◆ Short exercise
Identify every line in the items below that contains the word "Astragalus", and copy each of those lines.

◆ Dataset excerpts
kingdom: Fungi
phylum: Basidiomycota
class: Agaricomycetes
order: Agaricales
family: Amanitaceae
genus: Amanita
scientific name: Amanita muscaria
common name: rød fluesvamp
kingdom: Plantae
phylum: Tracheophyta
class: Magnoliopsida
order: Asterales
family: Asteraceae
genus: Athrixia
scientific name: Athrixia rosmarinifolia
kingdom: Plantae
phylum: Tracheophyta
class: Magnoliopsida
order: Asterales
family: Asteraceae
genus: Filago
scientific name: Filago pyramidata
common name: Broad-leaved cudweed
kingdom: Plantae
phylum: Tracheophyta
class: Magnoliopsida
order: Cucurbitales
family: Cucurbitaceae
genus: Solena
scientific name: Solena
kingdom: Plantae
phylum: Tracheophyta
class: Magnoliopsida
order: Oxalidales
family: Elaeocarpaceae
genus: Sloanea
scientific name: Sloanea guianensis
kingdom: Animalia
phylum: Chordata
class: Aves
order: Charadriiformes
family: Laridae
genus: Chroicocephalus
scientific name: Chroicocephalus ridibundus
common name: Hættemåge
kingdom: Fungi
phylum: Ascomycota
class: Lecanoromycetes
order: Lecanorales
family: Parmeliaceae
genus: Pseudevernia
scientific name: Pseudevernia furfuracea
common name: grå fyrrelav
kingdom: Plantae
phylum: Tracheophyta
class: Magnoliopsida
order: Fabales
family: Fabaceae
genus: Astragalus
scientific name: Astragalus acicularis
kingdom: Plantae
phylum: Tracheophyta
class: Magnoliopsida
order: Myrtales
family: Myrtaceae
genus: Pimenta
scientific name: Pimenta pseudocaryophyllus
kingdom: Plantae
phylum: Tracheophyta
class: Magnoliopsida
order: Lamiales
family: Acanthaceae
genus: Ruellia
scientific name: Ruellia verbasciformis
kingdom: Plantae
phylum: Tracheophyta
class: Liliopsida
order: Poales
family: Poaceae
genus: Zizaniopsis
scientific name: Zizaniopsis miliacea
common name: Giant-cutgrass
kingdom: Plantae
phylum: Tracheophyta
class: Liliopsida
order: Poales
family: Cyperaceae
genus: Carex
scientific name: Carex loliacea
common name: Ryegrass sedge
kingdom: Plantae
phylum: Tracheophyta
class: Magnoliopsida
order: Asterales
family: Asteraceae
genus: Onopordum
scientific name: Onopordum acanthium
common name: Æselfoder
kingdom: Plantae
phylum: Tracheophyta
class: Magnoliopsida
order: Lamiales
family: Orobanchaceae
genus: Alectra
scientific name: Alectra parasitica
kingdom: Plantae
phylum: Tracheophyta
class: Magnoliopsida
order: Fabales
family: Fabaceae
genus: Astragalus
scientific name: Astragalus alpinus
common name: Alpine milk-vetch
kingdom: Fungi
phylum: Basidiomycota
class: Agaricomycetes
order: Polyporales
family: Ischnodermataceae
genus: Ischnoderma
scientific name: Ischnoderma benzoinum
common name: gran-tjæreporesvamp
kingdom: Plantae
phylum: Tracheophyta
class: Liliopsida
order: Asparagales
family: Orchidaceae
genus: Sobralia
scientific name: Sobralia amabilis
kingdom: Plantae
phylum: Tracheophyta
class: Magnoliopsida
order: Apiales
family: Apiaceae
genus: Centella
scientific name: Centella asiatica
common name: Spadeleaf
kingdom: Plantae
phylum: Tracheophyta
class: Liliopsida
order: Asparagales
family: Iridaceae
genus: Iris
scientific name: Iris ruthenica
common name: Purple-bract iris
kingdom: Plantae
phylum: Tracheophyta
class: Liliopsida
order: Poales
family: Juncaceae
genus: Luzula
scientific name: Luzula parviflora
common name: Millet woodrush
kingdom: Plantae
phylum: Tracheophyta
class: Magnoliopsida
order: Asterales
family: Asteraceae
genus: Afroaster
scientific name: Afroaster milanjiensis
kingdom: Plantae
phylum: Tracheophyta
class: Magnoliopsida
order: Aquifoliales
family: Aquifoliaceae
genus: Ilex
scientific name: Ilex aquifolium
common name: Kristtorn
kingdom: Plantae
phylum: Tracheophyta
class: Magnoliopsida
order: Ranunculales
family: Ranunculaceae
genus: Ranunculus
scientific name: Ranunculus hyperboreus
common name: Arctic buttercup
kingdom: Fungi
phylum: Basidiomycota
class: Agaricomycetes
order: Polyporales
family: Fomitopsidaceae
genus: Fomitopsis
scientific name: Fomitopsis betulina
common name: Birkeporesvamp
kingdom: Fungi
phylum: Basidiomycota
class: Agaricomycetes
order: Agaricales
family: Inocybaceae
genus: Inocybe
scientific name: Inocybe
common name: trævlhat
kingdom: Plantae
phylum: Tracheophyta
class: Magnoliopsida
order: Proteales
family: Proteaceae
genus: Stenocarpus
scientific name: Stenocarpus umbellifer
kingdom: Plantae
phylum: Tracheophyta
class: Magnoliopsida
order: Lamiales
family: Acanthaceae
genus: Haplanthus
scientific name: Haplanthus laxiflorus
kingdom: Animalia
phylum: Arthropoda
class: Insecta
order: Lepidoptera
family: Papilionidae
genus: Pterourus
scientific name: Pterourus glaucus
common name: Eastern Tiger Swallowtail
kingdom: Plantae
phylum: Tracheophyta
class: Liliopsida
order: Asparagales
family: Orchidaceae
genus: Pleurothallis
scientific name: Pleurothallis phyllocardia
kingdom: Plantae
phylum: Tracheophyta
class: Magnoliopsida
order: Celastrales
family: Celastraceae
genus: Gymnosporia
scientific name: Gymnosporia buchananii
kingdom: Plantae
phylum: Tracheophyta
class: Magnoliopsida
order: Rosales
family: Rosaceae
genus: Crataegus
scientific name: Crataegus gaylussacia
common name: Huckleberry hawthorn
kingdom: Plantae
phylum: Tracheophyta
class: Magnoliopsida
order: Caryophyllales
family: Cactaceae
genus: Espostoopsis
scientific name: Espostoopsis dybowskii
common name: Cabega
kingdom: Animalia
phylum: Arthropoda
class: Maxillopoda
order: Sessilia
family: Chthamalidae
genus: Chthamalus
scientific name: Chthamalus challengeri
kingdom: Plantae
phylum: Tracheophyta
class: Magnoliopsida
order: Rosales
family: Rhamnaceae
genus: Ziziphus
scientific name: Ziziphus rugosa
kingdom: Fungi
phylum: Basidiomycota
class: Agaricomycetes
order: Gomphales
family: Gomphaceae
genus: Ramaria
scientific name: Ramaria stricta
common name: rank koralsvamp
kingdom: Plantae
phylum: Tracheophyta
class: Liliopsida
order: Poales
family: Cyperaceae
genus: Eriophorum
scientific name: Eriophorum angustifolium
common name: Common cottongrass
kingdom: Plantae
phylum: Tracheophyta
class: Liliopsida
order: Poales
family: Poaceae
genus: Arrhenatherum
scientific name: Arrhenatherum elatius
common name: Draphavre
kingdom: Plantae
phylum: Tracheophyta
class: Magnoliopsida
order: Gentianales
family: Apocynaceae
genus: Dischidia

◆ Output for this task
genus: Astragalus
scientific name: Astragalus acicularis
genus: Astragalus
scientific name: Astragalus alpinus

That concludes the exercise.